● **Material provided**
-- -- --

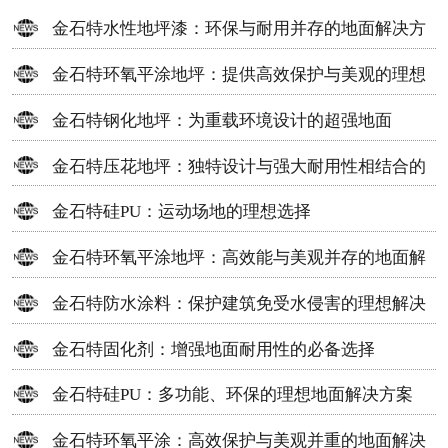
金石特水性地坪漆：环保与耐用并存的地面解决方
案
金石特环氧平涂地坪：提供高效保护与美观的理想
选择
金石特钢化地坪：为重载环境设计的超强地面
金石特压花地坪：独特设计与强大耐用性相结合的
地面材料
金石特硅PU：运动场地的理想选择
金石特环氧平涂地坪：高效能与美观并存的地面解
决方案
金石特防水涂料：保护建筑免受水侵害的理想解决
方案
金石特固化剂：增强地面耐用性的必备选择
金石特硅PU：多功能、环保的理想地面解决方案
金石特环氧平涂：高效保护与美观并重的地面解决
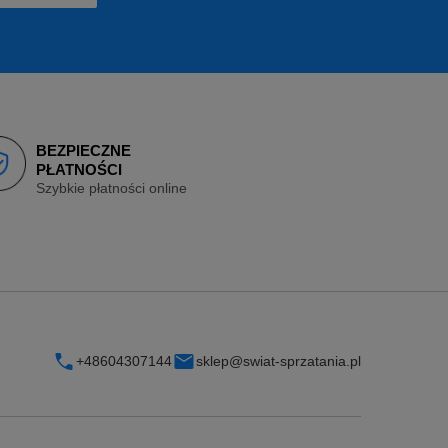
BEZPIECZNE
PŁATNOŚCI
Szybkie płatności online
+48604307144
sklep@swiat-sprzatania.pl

-- -- --

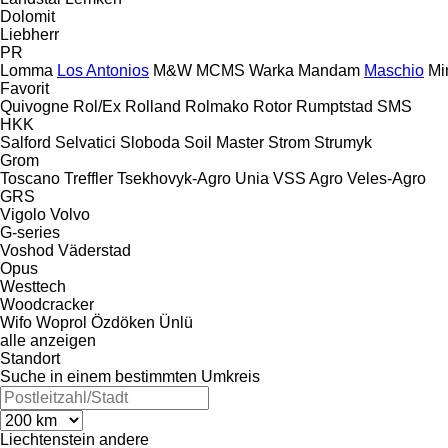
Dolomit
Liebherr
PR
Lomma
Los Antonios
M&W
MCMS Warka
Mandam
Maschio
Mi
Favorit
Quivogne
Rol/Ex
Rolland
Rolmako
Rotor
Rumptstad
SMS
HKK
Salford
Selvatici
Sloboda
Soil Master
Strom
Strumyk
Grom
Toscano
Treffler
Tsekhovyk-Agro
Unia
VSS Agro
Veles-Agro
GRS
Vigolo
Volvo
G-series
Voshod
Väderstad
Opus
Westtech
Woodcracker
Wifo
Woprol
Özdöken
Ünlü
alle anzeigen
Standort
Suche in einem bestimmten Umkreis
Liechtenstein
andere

-- -- --

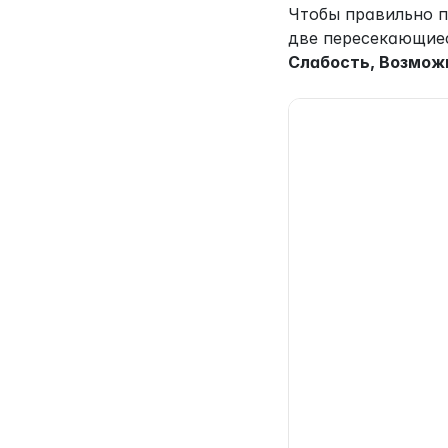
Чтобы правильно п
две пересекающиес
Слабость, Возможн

-- -- --

Only the lines starting at the one with "金石特水性地坪漆：环保与耐用并存的地面解决方" and ending at the one with "sklep@swiat-sprzatania.pl" should be printed, each exactly as it appears in the material above; the pictures are to be omitted.

● **Exercise answer**
金石特水性地坪漆：环保与耐用并存的地面解决方
案
金石特环氧平涂地坪：提供高效保护与美观的理想
选择
金石特钢化地坪：为重载环境设计的超强地面
金石特压花地坪：独特设计与强大耐用性相结合的
地面材料
金石特硅PU：运动场地的理想选择
金石特环氧平涂地坪：高效能与美观并存的地面解
决方案
金石特防水涂料：保护建筑免受水侵害的理想解决
方案
金石特固化剂：增强地面耐用性的必备选择
金石特硅PU：多功能、环保的理想地面解决方案
金石特环氧平涂：高效保护与美观并重的地面解决
BEZPIECZNE
PŁATNOŚCI
Szybkie płatności online
+48604307144
sklep@swiat-sprzatania.pl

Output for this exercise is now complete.